Mr Rand asks, why is accepting change so difficult for me? And we reply, as we see it, you fear change because you fear you will lose access to Love. But Love is always available. Love is the core of everything, and surrounds everything, and is complete in itself so it needs nothing back. It simply loves. So ultimately, everyone and everything is safe.

But bodies are not safe in physical reality. Disease, damage, death all threaten human bodies, and animal ones, too. Physical reality is the one reality in which the experiment of individuation necessitates the human psyche be able to pretend that [1] the nonphysical does not exist and that [2] the Divine Womb is a fantasy of nincompoops and emotionals. [An individual in physical reality] struggles against change because all changes, however minor, remind us that in physical reality, nothing stays the same for long, including the human body and the human brain and the individual soul’s investment in an individual life incarnation. And you would not be in physical reality if you did not have experiences here that you desired [when you were] in the nonphysical.

Understand we speak in human time terms here. From the viewpoint of the nonphysical, time is not linear. There is no before or after, I am [or] I am not, past or future, love or hate in the human sense, success or failure; in the nonphysical, awareness of Divine Love is constantly available and even obvious to the individual soul, as witness the fact that when Mister Rand had his visions of agapé (love) last fall, the Divine Lover felt familiar, like an old friend whom he had forgotten was and always had been and always would be “standing right behind my left shoulder,” as it were.

sow_mother_and_child copySo attachment to one’s goal of expanding one’s experience is needed if one is to approach fulfilling that goal in a spacetime context. Spacetime contains entropy, the force that brings all moving things eventually to rest. Everything that rises must converge. Everything in motion must eventually find rest. Everything living must eventually die and be returned to its undifferentiated state of We not I. So the human soul must struggle to stay focused in physical reality. Attachment of the ego to a spacetime experience is therefore a tool useful for the soul to stay focused enough in spacetime that its pains will not stop it from the experiences that soul needs. [RAND: The ego keeps us in physical reality long enough for us to fulfill the experiences we selected when we were in the nonphysical.]

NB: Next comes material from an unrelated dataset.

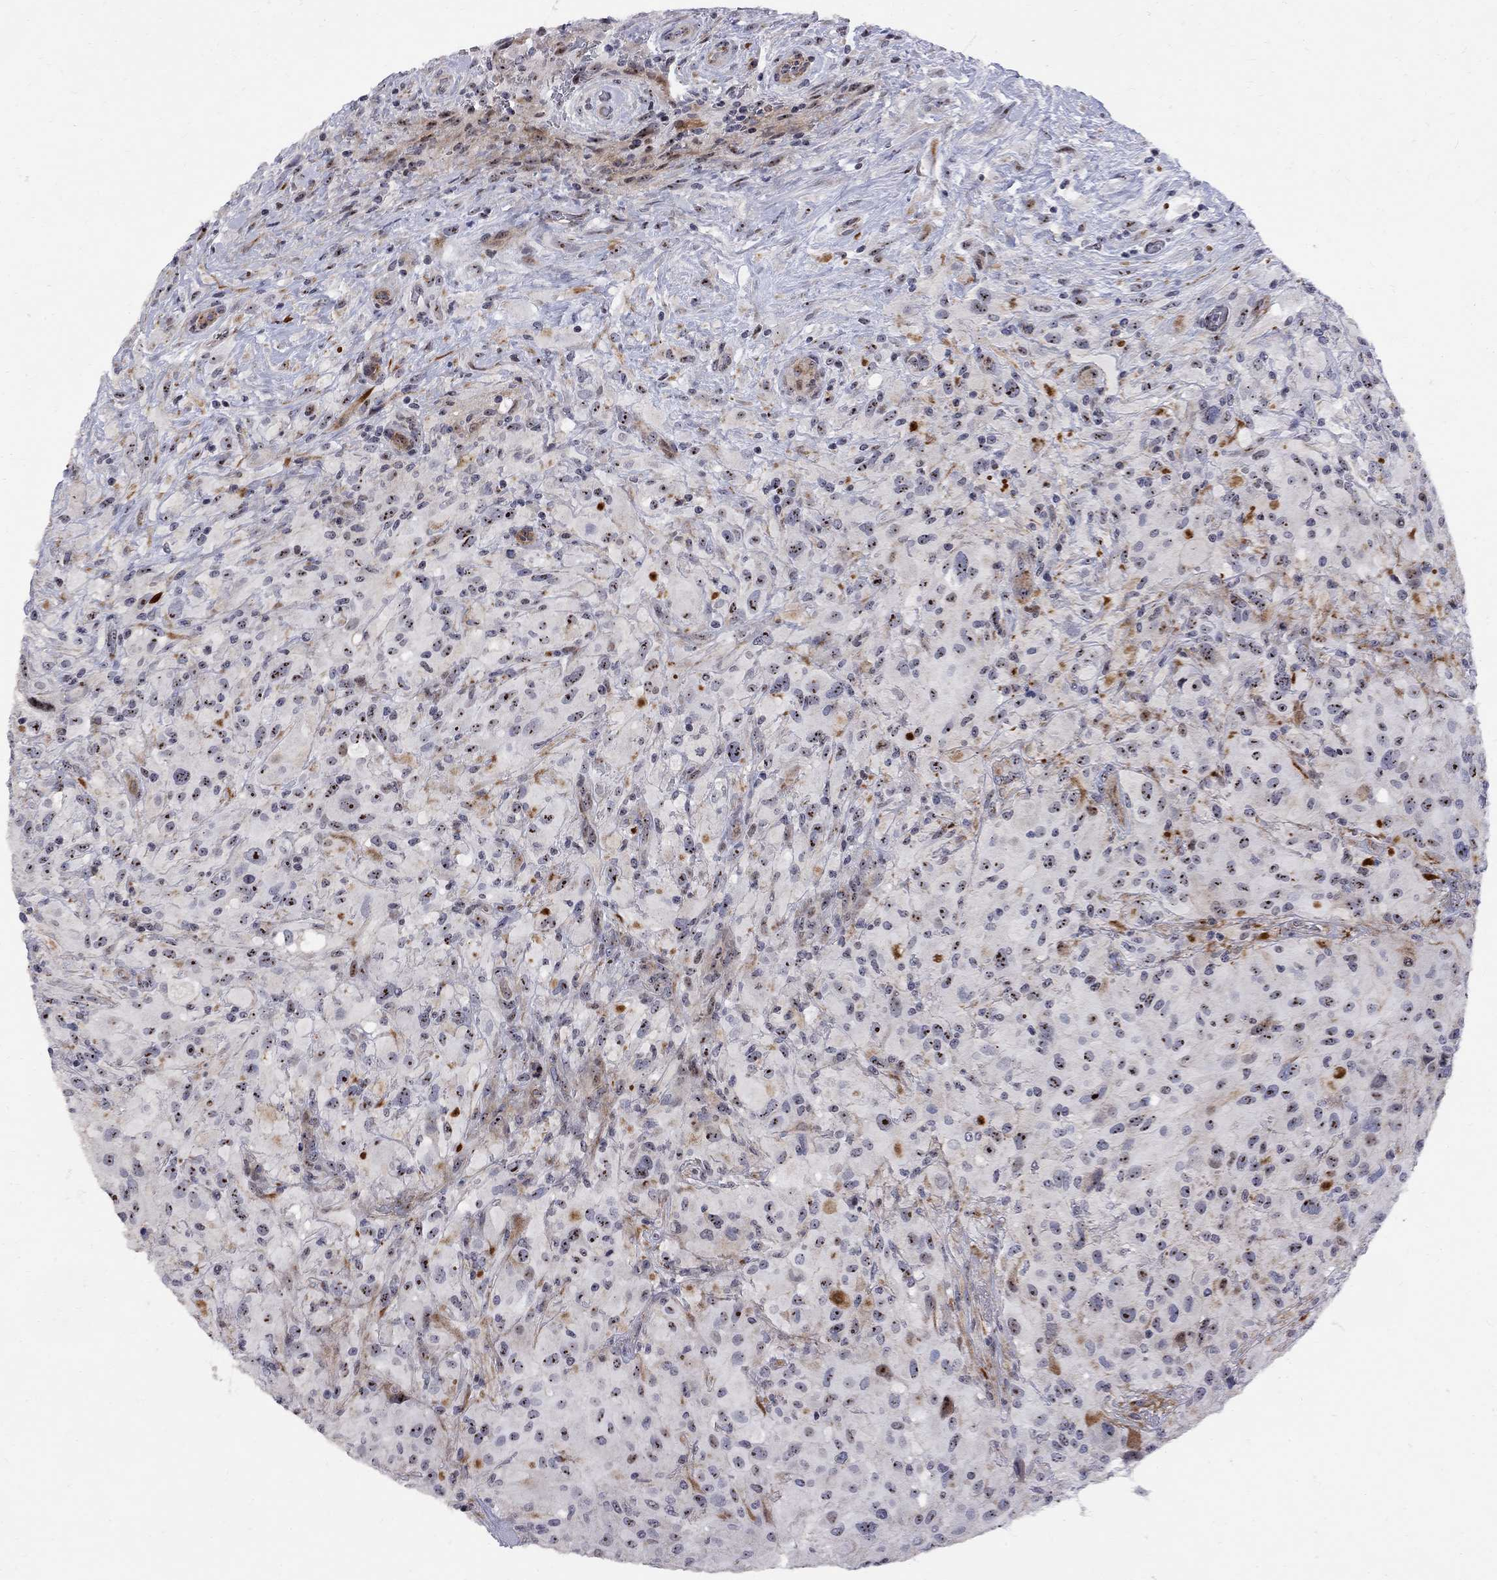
{"staining": {"intensity": "strong", "quantity": "25%-75%", "location": "nuclear"}, "tissue": "glioma", "cell_type": "Tumor cells", "image_type": "cancer", "snomed": [{"axis": "morphology", "description": "Glioma, malignant, High grade"}, {"axis": "topography", "description": "Cerebral cortex"}], "caption": "DAB (3,3'-diaminobenzidine) immunohistochemical staining of glioma displays strong nuclear protein staining in approximately 25%-75% of tumor cells.", "gene": "DHX33", "patient": {"sex": "male", "age": 35}}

The human body knows spirit, but on a level that is not usually readily accessible by human consciousness. For humans, the body behaves as though all it knows is physical existence. So to the body, physical reality is all that exists. Much of the pain of physical reality comes from natural disasters such as earthquakes and climate changes, but many changes are caused by humans themselves in their efforts to find ultimate contentment, safety, and nurture. To find these things in a physical context, embodied souls tend to seek power over reality, rather than the more useful approach: that of seeking cooperation with reality.